Netanyahu was perhaps the most outspoken critic of the Iran nuclear deal, lobbying against the deal up until the moment it was signed.
He toned down his criticism following the finalization of the deal, but saw the election of Trump as a chance to reignite opposition to the deal.
So far though, Trump has not made any changes to the deal, and key figures in Trump's administration have indicated that the Iran deal will remain in place, at least for the time being.
But the administration's concerns about Iran remain. In February, Mattis labeled the country as "the single biggest state sponsor of terrorism in the world."
That has encouraged a number of Arab countries to seek co-operation with Israel on Iran, according to former US ambassador Shapiro, former US ambassador under Obama.
He says the new found co-operation could help advance the peace process with the Arab states keen to work with a new US President at a time where the threat of Iran is perhaps a more worrisome prospect.
"There is definitely more of a recognition that Israel is a strategic partner against Iran, ISIS and other strategic threats," Shapiro, senior visiting fellow at the Institute for National Security Studies in Tel Aviv, told CNN.
"That strategic co-operation at a level of intelligence, security co-ordination is very strong and very real."
He believes Arab states can help provide cover for Abbas who would face criticism from the Palestinian public, particularly from Hamas.
"He needs a cover where there is a shared responsibility which makes it easier for him to take steps otherwise it might be impossible," Shapiro added.
If Trump wants to pressure the Israelis or Palestinians to make concessions, he has different ways of doing so for each party.
Early in his term, Trump is off to a strong start in his relations with the Sunni Arab states, including Egypt, Saudi Arabia, and Jordan. Together with those countries, he could pressure the Palestinians into making concessions on certain issues.
The US also provides $440 million per year in foreign aid to the Palestinians. Offering an increase in that aid, possibly combined with an economic incentives package, could make compromise easier.
Trump has even more options for negotiating with Israel, both financially and politically. If Trump offers to recognize Israeli sovereignty over the occupied Golan Heights or release Jonathan Pollard, an American convicted of spying for Israel, from the terms of his probation, it would be a political win for Netanyahu, and it would give the Israeli Prime Minister maneuvering room within Israeli politics.
Trump could also offer to increase US military aid to Israel from its record level of nearly $4 billion a year.
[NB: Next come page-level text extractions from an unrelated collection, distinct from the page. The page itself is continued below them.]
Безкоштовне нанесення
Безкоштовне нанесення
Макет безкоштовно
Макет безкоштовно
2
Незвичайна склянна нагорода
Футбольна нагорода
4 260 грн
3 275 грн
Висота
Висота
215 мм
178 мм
As a last option, Trump can move the embassy to Jerusalem, but such a move would require large concessions to the Palestinians to avoid regional turmoil.
For those who have tried and failed in the past to bring peace to the Middle East, Trump's visit represents the next chapter.
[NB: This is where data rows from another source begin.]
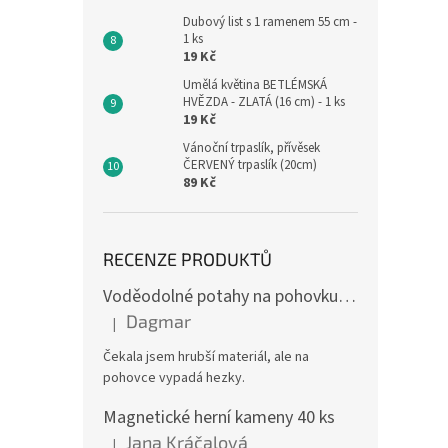
Dubový list s 1 ramenem 55 cm -
1 ks
19 Kč
Umělá květina BETLÉMSKÁ
HVĚZDA - ZLATÁ (16 cm) - 1 ks
19 Kč
Vánoční trpaslík, přívěsek
ČERVENÝ trpaslík (20cm)
89 Kč
RECENZE PRODUKTŮ
Voděodolné potahy na pohovku se vzorem
Dagmar
|
Hodnocení produktu je 4 z 5 hvězdiček.
Čekala jsem hrubší materiál, ale na
pohovce vypadá hezky.
Magnetické herní kameny 40 ks
Jana Kráčalová
|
For Makovsky, who was part of Kerry's negotiating team in 2013-14, an incremental approach rather than a traditional all or nothing scenario could work for Trump.
"I think the most likely prospect you'll get with the Trump visit is the prospect of possibly renewing talks between Netanyahu and Abbas which would be significant after seven years," Makovsky said.
Ross is also cautious of progress, though he believes there are ways to engage both parties and change their outlook on the possibility of a future deal.
"If you could persuade Israelis not to build outside the bloc, they could still build inside the bloc, then I think that would be something you could realize," he said
"If you could get the Palestinians to stop providing funds to the families of those who kill Israelis or try to kill Israelis or are in prisons because of that, it would send a message to the Israelis that something is changing.
"You could do things which resonate on each side. When you have disbelief, it's not like you can suddenly flick a light switch and everything is fine."